Remix.run Logo
potato-peeler 5 days ago

I am curious. Generally basic structures like map are not thread safe and care has to be taken while modifying it. This is pretty well documented in go spec. In your case in dropbox, what was essentially going on?

tsimionescu 5 days ago | parent | next [-]

I think the surprise here is that failing to synchronize writes leads to a SEGFAULT, not a panic or an error. This is the point GP was making, that Go is not fully memory safe in the presence of unsynchronized concurrent writes. By contrast, in Java or C#, unsynchronized writes will either throw an exception (if you're lucky and they get detected) or let the program continue with some unexpected values (possibly ones that violate some invariants). Getting a SEGFAULT can only happen if you're explicitly using native code, raw memory access APIs, or found a bug in the runtime.

elcritch 4 days ago | parent [-]

Segfault sounds better than running with inconsistent data.

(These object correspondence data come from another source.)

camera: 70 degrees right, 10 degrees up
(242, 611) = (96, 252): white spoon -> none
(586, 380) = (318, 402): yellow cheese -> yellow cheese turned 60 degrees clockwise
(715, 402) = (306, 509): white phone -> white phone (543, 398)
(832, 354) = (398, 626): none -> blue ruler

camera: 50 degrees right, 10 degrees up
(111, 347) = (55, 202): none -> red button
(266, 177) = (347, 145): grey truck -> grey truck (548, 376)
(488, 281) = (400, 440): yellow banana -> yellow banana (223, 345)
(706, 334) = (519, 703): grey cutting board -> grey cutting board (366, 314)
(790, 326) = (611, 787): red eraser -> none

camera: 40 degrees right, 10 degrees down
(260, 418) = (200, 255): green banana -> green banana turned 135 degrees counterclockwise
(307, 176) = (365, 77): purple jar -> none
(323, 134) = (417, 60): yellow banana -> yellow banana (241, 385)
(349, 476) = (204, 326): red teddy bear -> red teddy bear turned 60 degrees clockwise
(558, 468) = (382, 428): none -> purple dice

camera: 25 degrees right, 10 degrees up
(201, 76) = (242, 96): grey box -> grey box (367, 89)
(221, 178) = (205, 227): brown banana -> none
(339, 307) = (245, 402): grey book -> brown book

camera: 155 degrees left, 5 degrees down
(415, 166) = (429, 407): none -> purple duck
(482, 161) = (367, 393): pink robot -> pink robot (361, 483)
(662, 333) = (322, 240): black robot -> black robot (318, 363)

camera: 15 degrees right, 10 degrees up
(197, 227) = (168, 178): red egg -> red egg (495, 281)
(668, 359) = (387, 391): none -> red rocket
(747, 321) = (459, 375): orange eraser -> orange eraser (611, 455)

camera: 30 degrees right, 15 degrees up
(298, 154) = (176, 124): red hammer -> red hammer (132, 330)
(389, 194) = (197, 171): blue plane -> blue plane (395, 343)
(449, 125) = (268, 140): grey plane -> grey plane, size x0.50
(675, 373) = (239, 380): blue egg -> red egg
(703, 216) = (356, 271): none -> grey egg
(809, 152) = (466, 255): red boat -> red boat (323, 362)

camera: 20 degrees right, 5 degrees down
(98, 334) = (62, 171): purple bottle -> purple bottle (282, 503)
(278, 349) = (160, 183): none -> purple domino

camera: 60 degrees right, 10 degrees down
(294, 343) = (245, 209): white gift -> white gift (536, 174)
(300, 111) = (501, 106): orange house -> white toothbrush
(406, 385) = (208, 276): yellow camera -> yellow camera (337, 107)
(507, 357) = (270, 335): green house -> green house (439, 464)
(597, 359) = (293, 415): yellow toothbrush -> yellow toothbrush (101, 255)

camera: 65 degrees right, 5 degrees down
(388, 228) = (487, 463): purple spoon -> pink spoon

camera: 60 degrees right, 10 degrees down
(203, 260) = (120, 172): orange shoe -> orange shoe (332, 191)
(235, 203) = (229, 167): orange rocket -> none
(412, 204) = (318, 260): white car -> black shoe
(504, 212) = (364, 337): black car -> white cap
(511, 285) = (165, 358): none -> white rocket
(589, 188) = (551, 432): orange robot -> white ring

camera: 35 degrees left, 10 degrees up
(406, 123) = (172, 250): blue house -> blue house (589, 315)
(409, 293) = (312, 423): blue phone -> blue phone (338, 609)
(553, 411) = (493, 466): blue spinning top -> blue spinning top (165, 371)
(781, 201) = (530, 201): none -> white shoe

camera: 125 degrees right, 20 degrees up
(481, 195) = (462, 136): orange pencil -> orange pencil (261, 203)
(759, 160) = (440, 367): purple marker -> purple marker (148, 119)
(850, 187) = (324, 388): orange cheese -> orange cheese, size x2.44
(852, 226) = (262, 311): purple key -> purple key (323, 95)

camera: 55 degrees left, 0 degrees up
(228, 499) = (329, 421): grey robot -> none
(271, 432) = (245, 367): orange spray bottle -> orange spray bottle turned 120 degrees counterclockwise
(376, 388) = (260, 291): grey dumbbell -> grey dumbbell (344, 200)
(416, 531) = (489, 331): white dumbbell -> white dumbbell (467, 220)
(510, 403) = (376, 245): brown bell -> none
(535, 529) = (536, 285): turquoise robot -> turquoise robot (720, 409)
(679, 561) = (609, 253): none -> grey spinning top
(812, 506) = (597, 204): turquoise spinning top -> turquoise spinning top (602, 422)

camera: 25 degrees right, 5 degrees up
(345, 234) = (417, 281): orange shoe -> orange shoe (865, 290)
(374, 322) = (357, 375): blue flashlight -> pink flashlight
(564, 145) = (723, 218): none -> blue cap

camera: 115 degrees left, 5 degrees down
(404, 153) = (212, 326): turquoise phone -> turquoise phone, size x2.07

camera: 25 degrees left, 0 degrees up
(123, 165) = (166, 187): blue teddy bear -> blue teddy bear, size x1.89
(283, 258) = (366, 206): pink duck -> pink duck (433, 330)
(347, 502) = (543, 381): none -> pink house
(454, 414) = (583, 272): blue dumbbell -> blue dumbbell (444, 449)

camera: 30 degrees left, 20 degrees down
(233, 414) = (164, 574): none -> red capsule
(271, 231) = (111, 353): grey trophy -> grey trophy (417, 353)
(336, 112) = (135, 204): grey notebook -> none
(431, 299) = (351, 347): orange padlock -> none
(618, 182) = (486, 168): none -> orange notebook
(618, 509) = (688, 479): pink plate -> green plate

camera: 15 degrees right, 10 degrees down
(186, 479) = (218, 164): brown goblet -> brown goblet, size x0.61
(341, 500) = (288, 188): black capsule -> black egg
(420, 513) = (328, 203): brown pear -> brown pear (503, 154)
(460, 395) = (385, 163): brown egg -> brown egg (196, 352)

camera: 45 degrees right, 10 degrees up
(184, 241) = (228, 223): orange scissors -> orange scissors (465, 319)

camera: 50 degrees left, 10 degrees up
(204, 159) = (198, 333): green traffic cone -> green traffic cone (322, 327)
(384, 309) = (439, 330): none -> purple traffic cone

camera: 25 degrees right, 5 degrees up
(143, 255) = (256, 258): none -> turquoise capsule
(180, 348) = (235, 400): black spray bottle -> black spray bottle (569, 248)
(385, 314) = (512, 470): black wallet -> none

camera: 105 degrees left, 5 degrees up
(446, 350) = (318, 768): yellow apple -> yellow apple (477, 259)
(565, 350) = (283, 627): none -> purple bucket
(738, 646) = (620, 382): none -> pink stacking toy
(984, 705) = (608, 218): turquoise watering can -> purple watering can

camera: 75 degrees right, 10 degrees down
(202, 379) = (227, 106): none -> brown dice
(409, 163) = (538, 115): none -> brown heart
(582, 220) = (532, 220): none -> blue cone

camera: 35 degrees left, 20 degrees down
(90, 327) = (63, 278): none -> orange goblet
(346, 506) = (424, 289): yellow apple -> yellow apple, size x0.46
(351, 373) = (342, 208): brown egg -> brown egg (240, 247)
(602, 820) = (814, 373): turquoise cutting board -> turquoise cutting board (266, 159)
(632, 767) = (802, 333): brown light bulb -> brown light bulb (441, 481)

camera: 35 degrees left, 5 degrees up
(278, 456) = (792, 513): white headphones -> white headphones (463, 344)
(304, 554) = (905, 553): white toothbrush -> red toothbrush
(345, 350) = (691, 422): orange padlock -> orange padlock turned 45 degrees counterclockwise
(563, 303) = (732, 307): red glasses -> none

tsimionescu 4 days ago | parent | next [-]

No, SEGFAULT means you're lucky and your corrupted memory caused you to access something the OS knew you can't access. But every SEGFAULT means that you have a memory safety violation, and so if you get unlucky, the exact same code that SEGFAULTED once will read oe write random objects in your memory (which might include code areas, GC data structures, etc).

Inconsistent data is pretty bad, but it's not as bad as memory corruption.

foldr 4 days ago | parent | prev | next [-]

The inconsistent data thing could happen in Go too. A segfault is not guaranteed, it’s just one of the more likely possibilities.

Someone 4 days ago | parent [-]

> A segfault is not guaranteed, it’s just one of the more likely possibilities.

Is it? It will depend on the code, but my gut feeling is that you typically would get a few (if not lot of) unnoticed non-segfaulting issues before you get the segfaulting one that tells you straight in your face that you have a problem.

foldr 4 days ago | parent [-]

It probably depends on how exactly the corruption happens. If you overwrite a pointer with an integer value, then the integer is statistically unlikely to correspond to a valid memory address. On the other hand, if you overwrite a pointer with a pointer, or an integer with an integer, all bets are off.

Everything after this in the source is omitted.